Jeudi 30 mai.
L’axe Buenos Aires-Santiago était une exception. Une sorte de parenthèse horizontale. Cette fois nous sommes bien descendus de Santiago à Puerto Montt. Mille kilomètres à travers une campagne vierge, peinte en vert, parsemée de maisonnettes en bois comme dans les pays scandinaves. Nous avons perdu les candidats sur cette route sans fin.
A chaque contrôle les carabiniers vérifiaient notre identité. Ils savaient qui nous étions, où nous allions, combien de voitures étaient passées avant nous et combien passeraient après. Tout cela, pour « assurer notre sécurité ».
Nous sommes enfin arrivés à Puerto Montt. L’hiver est là, le soleil jaune joue sans cesse avec le ciel noir, une foule disparate se presse dans les rues ventées. L’hôtel est grand, désert, les pièces à peine chaudes. Dehors le vent souffle par rafales, agitant la mer qui se brise sur les galets glacés. Dans ma chambre une interprète timide et timorée traduit les interviews de La Victoria avec une certaine angoisse : « Avez-vous interrogé le gouvernement ? Qu’en pense-t-il ? Il faut être objectif ! »

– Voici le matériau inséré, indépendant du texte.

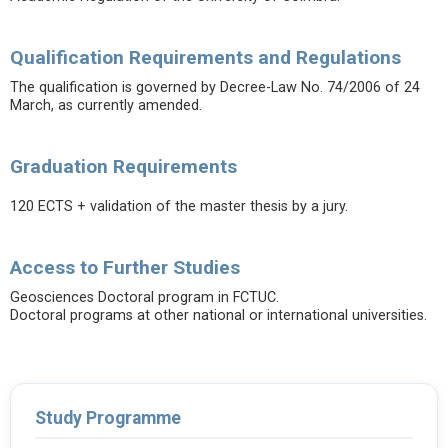
Qualification Requirements and Regulations
The qualification is governed by Decree-Law No. 74/2006 of 24
March, as currently amended.
Graduation Requirements
120 ECTS + validation of the master thesis by a jury.
Access to Further Studies
Geosciences Doctoral program in FCTUC.
Doctoral programs at other national or international universities.
Study Programme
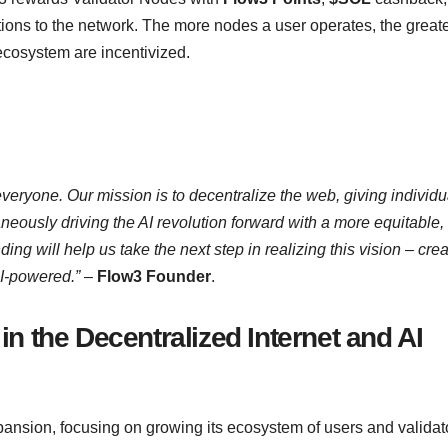
utions to the network. The more nodes a user operates, the greate
 ecosystem are incentivized.
everyone. Our mission is to decentralize the web, giving individu
aneously driving the AI revolution forward with a more equitable,
ing will help us take the next step in realizing this vision – crea
AI-powered.”
–
Flow3 Founder
.
n the Decentralized Internet and AI
pansion, focusing on growing its ecosystem of users and validat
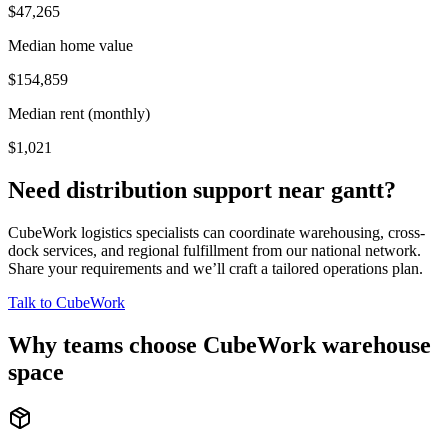
$47,265
Median home value
$154,859
Median rent (monthly)
$1,021
Need distribution support near
gantt
?
CubeWork logistics specialists can coordinate warehousing, cross-
dock services, and regional fulfillment from our national network.
Share your requirements and we’ll craft a tailored operations plan.
Talk to CubeWork
Why teams choose CubeWork warehouse
space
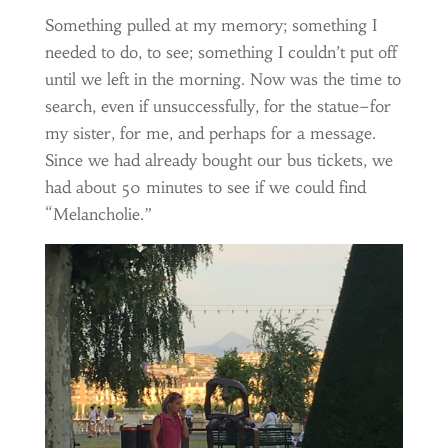
Something pulled at my memory; something I
needed to do, to see; something I couldn’t put off
until we left in the morning. Now was the time to
search, even if unsuccessfully, for the statue–for
my sister, for me, and perhaps for a message.
Since we had already bought our bus tickets, we
had about 50 minutes to see if we could find
“Melancholie.”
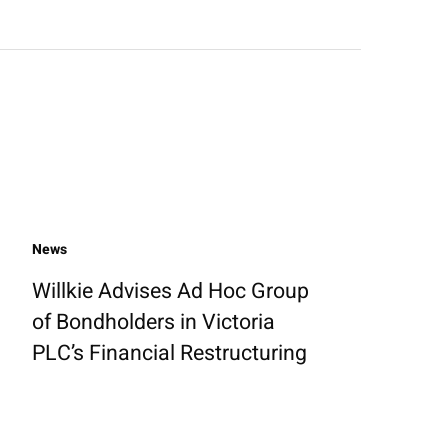
News
Willkie Advises Ad Hoc Group
of Bondholders in Victoria
PLC’s Financial Restructuring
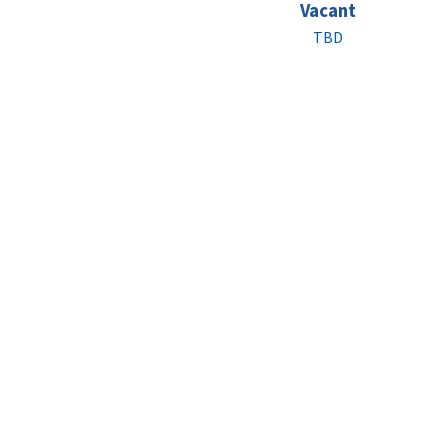
Vacant
TBD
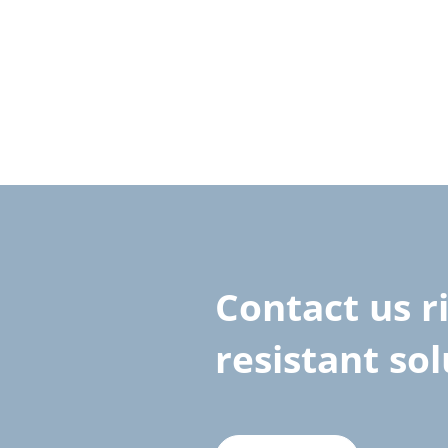
Contact us r
resistant so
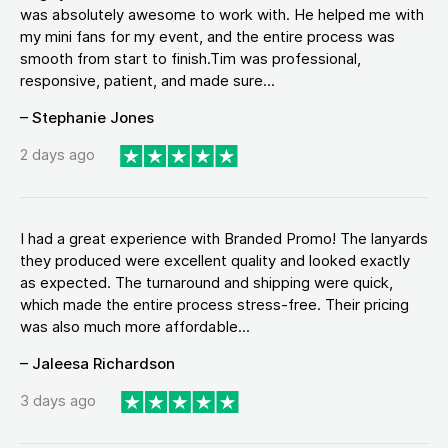
was absolutely awesome to work with. He helped me with
my mini fans for my event, and the entire process was
smooth from start to finish.Tim was professional,
responsive, patient, and made sure...
– Stephanie Jones
2 days ago
I had a great experience with Branded Promo! The lanyards
they produced were excellent quality and looked exactly
as expected. The turnaround and shipping were quick,
which made the entire process stress-free. Their pricing
was also much more affordable...
– Jaleesa Richardson
3 days ago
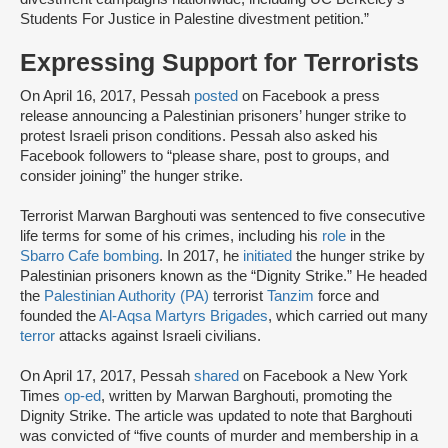
Students For Justice in Palestine divestment petition.”
Expressing Support for Terrorists
On April 16, 2017, Pessah
posted
on Facebook a press
release announcing a Palestinian prisoners’ hunger strike to
protest Israeli prison conditions. Pessah also asked his
Facebook followers to “please share, post to groups, and
consider joining” the hunger strike.
Terrorist Marwan Barghouti was sentenced to five consecutive
life terms for some of his crimes, including his
role
in the
Sbarro Cafe bombing
. In 2017, he
initiated
the hunger strike by
Palestinian prisoners known as the “Dignity Strike.” He headed
the
Palestinian Authority (PA)
terrorist
Tanzim
force and
founded the
Al-Aqsa Martyrs Brigades
, which carried out many
terror
attacks against Israeli civilians.
On April 17, 2017, Pessah
shared
on Facebook a New York
Times
op-ed
, written by Marwan Barghouti, promoting the
Dignity Strike. The article was updated to note that Barghouti
was convicted of “five counts of murder and membership in a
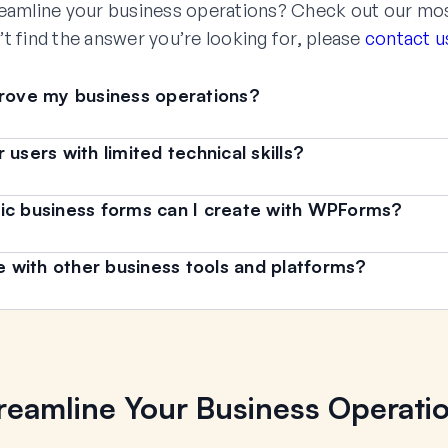
eamline your business operations? Check out our mo
’t find the answer you’re looking for, please
contact u
ove my business operations?
users with limited technical skills?
ic business forms can I create with WPForms?
with other business tools and platforms?
reamline Your Business Operati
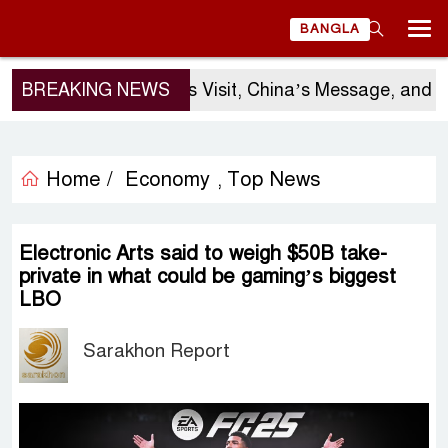
BANGLA
BREAKING NEWS
Sergio Gor’s Visit, China’s Message, and Ba
Home /
Economy
Top News
,
Electronic Arts said to weigh $50B take-
private in what could be gaming’s biggest
LBO
Sarakhon Report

Je m’inquiète car ni Roland, ni Robert, ni Philippe ne sont là. Seuls Christine et Serge sont arrivés, visionnant les images de Valparaiso pour quelques esthètes frigorifiés.
Quant à Guilène, elle vient de quitter Buenos Aires pour rejoindre Puerto Montt en compagnie de Frédéric Claudios, notre deuxième mécanicien. Comme la route est longue et monotone, Guilène, qui a peur de s’endormir, récite l’alphabet en articulant beaucoup mieux qu’elle ne le faisait à l’école. Soudain elle aperçoit dans la pampa désertique une enseigne lumineuse annonçant sans doute un motel. Le portail d’entrée dans une niche en velours, un téléphone rose éclairé par une ampoule rouge, une interlocutrice à la voix suave qui annonce 1800 pesos pour deux heures, il n’y a aucun doute, ce motel est un transitorio , une spécialité typiquement argentine, réservée aux couples illicites ou amants occasionnels.
« Tout à fait ce qu’il nous faut ! » dit Guilène. Le hasard leur attribue le pavillon numéro 7, composé d’une chambre et d’une petite salle de bains. Rien ne manque pour accéder très vite au ciel : un lit immense surplombé d’un miroir incliné, les murs recouverts de glaces, les petites lampes rouges et bleues, la musique qui diffuse des slows langoureux. A travers le judas de la porte, Guilène et Frédéric paient d’avance, pour une fois, le solde de leurs six heures.